Congress is currently proposing nationwide Medicaid work requirements. Previous studies of Medicaid work requirements have focused on coverage losses among working-age adults. In this blog post, we look at enrollees who are patients of community health centers (CHCs), the largest source of comprehensive primary health care for people with low incomes. CHCs serve their patients regardless of insurance status and thus are available for care even when coverage lapses or is unavailable. In 2023, CHCs served more than 31 million people; sometimes they are the only source of health care in a community. Since the first CHCs began operating 60 years ago, they have operated alongside Medicaid; together the two programs are fundamental to health care access for medically underserved communities. It is essential to consider how Medicaid policies generally — and in particular, work requirements — will affect CHCs’ ability to carry out their health care mission.
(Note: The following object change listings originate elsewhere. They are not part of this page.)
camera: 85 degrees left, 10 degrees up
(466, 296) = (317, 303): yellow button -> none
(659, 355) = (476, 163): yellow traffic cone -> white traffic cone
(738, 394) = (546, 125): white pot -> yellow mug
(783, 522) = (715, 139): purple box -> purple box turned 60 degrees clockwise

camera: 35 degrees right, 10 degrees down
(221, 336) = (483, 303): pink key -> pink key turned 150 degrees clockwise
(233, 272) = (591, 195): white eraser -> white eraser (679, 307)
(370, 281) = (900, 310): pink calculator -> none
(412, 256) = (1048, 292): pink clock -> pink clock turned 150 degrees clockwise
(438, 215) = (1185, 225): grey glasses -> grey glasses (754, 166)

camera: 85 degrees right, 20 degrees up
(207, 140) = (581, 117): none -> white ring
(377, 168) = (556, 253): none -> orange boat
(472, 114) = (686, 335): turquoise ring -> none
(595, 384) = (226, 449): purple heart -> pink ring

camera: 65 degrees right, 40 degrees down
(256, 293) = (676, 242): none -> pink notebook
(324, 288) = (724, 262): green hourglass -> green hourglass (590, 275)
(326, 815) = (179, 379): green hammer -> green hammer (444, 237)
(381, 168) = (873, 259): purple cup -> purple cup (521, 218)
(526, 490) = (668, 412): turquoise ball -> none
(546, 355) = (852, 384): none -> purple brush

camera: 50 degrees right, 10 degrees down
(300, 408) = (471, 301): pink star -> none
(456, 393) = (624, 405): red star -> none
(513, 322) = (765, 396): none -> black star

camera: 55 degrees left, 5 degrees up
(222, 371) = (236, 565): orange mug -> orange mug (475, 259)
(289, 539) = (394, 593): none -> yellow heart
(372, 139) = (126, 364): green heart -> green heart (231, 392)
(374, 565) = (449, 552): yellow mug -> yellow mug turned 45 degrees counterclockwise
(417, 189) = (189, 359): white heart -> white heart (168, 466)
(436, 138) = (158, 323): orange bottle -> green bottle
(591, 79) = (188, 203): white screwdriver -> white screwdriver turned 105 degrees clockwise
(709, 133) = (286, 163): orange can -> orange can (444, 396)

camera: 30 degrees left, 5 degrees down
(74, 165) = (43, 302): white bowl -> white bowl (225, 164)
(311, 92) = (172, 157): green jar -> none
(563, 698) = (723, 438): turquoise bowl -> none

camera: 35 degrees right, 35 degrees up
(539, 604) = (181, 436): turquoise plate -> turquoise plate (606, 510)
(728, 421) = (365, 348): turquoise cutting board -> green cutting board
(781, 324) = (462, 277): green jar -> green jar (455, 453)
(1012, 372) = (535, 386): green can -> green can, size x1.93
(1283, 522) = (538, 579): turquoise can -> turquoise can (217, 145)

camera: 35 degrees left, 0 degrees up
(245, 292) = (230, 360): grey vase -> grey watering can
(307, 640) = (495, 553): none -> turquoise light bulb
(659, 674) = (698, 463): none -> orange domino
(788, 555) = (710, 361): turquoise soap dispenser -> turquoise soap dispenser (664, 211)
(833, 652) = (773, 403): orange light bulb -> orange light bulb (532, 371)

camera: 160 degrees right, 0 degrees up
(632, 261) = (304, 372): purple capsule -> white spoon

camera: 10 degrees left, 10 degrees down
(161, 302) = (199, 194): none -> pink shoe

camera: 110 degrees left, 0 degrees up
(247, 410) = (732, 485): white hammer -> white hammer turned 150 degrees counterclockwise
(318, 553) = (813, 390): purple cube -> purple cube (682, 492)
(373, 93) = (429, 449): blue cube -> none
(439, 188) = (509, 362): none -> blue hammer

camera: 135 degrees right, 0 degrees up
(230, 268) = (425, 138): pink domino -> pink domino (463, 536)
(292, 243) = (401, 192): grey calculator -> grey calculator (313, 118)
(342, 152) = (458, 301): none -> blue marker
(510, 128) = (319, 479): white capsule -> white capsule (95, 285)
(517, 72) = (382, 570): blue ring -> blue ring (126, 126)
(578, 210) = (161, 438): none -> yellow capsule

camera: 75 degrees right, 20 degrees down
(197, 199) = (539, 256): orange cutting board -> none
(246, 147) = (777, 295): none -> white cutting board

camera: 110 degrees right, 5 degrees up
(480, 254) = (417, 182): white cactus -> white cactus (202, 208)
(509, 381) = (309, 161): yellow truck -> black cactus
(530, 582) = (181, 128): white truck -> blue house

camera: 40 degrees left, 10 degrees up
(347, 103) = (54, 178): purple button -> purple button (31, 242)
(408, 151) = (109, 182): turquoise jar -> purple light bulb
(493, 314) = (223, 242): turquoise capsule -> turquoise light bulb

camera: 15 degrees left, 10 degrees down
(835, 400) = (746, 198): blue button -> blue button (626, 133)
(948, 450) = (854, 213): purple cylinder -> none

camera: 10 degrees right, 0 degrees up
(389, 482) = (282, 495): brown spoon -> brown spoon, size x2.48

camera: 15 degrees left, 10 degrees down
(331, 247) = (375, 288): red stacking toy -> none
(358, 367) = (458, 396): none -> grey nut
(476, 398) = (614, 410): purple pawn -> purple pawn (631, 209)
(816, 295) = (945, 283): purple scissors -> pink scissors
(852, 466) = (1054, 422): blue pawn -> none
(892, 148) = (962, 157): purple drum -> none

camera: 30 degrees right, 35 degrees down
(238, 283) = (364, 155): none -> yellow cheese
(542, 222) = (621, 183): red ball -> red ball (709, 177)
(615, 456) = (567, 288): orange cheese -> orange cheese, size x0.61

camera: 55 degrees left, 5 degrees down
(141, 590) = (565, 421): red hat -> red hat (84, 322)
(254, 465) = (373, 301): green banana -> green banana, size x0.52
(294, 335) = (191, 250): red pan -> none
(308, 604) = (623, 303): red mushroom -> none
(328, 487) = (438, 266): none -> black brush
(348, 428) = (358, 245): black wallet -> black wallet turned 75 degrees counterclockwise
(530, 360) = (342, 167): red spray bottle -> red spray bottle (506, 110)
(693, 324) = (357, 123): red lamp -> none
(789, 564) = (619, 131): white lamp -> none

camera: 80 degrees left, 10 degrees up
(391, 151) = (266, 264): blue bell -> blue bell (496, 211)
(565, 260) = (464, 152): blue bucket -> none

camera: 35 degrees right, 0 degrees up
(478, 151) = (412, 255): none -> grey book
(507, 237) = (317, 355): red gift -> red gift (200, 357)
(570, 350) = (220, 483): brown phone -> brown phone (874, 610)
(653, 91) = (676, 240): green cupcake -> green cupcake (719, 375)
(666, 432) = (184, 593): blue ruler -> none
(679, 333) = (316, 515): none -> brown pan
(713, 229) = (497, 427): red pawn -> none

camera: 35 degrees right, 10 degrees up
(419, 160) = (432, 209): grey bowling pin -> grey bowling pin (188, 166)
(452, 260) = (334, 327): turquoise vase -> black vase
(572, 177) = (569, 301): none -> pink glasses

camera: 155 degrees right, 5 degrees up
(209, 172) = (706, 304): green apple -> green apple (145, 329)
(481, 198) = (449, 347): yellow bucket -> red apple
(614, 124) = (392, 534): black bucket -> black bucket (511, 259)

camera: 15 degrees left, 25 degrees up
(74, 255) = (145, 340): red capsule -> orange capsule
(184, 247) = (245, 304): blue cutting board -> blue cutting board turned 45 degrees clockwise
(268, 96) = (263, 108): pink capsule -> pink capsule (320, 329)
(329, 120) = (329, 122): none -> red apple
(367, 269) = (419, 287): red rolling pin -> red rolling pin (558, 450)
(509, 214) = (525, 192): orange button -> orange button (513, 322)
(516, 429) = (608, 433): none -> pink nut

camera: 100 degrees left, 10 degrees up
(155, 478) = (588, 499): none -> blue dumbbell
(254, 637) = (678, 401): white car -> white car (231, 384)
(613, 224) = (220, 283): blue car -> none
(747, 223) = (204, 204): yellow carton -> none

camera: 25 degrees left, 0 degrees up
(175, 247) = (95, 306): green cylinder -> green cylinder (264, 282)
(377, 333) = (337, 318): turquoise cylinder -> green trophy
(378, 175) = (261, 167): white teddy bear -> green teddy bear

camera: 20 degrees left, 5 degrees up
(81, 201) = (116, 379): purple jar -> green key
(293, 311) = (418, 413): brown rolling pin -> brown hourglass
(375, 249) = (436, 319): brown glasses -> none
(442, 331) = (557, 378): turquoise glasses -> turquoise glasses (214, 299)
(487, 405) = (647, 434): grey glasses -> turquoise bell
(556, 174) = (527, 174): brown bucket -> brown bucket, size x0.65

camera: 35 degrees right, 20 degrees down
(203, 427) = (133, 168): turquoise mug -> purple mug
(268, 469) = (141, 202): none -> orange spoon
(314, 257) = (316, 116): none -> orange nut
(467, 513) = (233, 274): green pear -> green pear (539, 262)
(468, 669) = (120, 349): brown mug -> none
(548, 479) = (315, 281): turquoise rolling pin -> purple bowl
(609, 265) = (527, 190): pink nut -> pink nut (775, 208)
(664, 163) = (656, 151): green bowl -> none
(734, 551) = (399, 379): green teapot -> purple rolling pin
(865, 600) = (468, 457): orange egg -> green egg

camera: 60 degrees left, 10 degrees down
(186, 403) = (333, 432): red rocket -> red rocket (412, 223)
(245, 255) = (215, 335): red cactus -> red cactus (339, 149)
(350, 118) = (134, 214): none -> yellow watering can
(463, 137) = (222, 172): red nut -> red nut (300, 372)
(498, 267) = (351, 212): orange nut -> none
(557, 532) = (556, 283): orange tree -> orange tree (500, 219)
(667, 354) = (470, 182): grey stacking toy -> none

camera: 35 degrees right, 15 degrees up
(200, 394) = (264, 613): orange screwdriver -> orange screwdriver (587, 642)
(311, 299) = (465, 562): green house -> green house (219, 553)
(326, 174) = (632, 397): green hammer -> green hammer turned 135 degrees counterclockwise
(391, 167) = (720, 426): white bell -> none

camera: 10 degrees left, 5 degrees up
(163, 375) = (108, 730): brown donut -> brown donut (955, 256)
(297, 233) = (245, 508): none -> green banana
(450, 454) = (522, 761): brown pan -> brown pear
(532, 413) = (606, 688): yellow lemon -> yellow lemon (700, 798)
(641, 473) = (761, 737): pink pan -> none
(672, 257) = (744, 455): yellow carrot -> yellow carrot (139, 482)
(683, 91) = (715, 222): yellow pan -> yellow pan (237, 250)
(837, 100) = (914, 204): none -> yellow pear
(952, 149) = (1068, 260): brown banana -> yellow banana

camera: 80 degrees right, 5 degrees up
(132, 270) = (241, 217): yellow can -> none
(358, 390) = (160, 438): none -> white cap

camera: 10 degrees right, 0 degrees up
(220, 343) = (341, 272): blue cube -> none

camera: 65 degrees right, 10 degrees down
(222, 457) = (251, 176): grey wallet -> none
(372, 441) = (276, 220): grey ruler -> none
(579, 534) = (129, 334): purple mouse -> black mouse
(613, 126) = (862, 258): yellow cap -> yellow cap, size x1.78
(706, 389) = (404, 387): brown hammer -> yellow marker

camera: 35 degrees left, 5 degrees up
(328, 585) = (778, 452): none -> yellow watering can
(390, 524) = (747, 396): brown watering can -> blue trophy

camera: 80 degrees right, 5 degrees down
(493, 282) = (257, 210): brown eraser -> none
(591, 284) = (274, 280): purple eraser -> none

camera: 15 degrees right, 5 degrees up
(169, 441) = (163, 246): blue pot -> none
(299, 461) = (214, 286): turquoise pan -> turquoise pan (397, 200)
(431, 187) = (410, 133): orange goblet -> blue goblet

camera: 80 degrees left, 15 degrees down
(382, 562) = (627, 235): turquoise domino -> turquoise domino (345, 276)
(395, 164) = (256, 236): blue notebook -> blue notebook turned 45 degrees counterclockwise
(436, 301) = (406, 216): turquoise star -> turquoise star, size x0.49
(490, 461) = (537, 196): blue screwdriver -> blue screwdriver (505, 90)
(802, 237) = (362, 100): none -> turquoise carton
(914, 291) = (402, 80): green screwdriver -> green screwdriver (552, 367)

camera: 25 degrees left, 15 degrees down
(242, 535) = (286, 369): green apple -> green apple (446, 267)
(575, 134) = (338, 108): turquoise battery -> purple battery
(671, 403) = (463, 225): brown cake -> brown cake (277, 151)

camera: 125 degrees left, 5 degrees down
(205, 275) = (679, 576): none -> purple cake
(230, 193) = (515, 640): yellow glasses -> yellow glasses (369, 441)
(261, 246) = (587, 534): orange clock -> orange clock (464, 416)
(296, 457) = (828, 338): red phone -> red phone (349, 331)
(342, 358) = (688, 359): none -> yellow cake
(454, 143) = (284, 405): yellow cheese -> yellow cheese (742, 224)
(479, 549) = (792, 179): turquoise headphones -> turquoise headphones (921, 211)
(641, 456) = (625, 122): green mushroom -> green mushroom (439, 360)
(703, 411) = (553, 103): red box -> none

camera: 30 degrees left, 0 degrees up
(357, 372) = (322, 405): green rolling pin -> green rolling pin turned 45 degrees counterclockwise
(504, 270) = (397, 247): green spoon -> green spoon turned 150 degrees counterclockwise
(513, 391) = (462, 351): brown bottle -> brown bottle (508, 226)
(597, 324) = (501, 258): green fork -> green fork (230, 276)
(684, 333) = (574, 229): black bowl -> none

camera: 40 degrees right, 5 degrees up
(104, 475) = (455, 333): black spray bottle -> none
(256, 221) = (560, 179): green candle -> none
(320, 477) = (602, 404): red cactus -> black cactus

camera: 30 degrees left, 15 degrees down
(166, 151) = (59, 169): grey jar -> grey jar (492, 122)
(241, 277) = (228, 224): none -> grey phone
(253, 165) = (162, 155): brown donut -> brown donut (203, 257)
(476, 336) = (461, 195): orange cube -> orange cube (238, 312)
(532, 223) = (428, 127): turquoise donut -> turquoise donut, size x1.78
Over the five years following implementation of the Congressional reconciliation bill’s work requirements, we estimate that nearly 5.6 million CHC Medicaid patients who live in states that have expanded Medicaid to low-income working-age adults (i.e., 40 states and the District of Columbia, as of May 2025), could lose coverage; CHC revenue losses would be nearly $32 billion. Funding losses this steep would severely affect CHCs’ operational capacity and could lead to the outright closure of many, since, on average, Medicaid accounts for 43 percent of CHCs’ operating revenue.
CHCs are often the primary health care homes for Medicaid patients with the most complex medical and social needs. Adults who receive care at CHCs tend to be older, in poor health, and have considerable health and social burdens. More than 1.4 million are homeless. One-third are residents of rural communities, and nearly 1 million are seasonal agricultural workers, who face added health and social risks. More than 6 million are served in sites located in or near public housing. Overall, adult CHC patients are twice as likely to report being in fair-to-poor health, with elevated rates of chronic health conditions. Patients may struggle to work more than a few hours a week, and their wages, from jobs such as day labor, babysitting, or housekeeping, are less likely to be captured in automated wage information. These patients will be far less likely to benefit from automated systems for providing documentation of their work status or exemption. Instead, they will have to rely on frequent manual reporting.
The budget reconciliation bill, as passed in the U.S. House of Representatives on May 22, conditions Medicaid eligibility on work for adults whose coverage is based on the Affordable Care Act Medicaid expansion (i.e., for low-income adults 19 to 64). To enroll or maintain continuous enrollment in Medicaid, these adults must demonstrate either that they fulfill the work requirements or qualify for an exemption, such as caring for children or disabled family members or having a serious health condition. States must implement and enforce the requirement as a condition of federal funding and risk major federal funding losses if they erroneously cover nonqualified people. The bill encourages (but does not require) states to have automated reporting systems. This may be virtually impossible, at least in the near term, because the bill mandates nationwide implementation by December 31, 2026. For enrollees, the added burden of having to continuously report their status manually may result in high rates of coverage interruption, particularly for people with a heavy medical burden or social hardships, like a lack of transportation or stable housing. Yet states, fearing that erroneous coverage will expose them to substantial federal funding clawbacks, may choose to require reporting more frequently than the bill’s minimum six-month intervals (e.g., monthly).
The Urban Institute has estimated that although more than 90 percent of Medicaid-enrolled working-age adults currently either work or would be exempt, between 36 percent and 42 percent of people could lose coverage, largely because of reporting complexities. For populations dependent on manual reporting, the evidence shows that the risk of coverage loss grows to 72 percent. Although CHCs provide patients with Medicaid enrollment assistance, the sheer size of the patient population, along with significant funding declines, rising health care costs, and heavy patient care demands would likely hamper their ability to provide their patients with the extensive reporting assistance they need.
Using the Urban Institute estimates, we look at the potential coverage losses among CHC patients and the related financial consequences. CHCs would experience steep revenue declines and continue to treat patients without the attendant insurance revenue. Based on previous work, we estimate that 65 percent of CHC patients losing Medicaid will become uninsured, while the remainder may qualify for another form of insurance, whether job-based coverage or a subsidized marketplace plan. Some patients ultimately may return to Medicaid, but as Georgia’s experience shows, navigating the enrollment process is so challenging that enrollment among eligible people remains extremely low.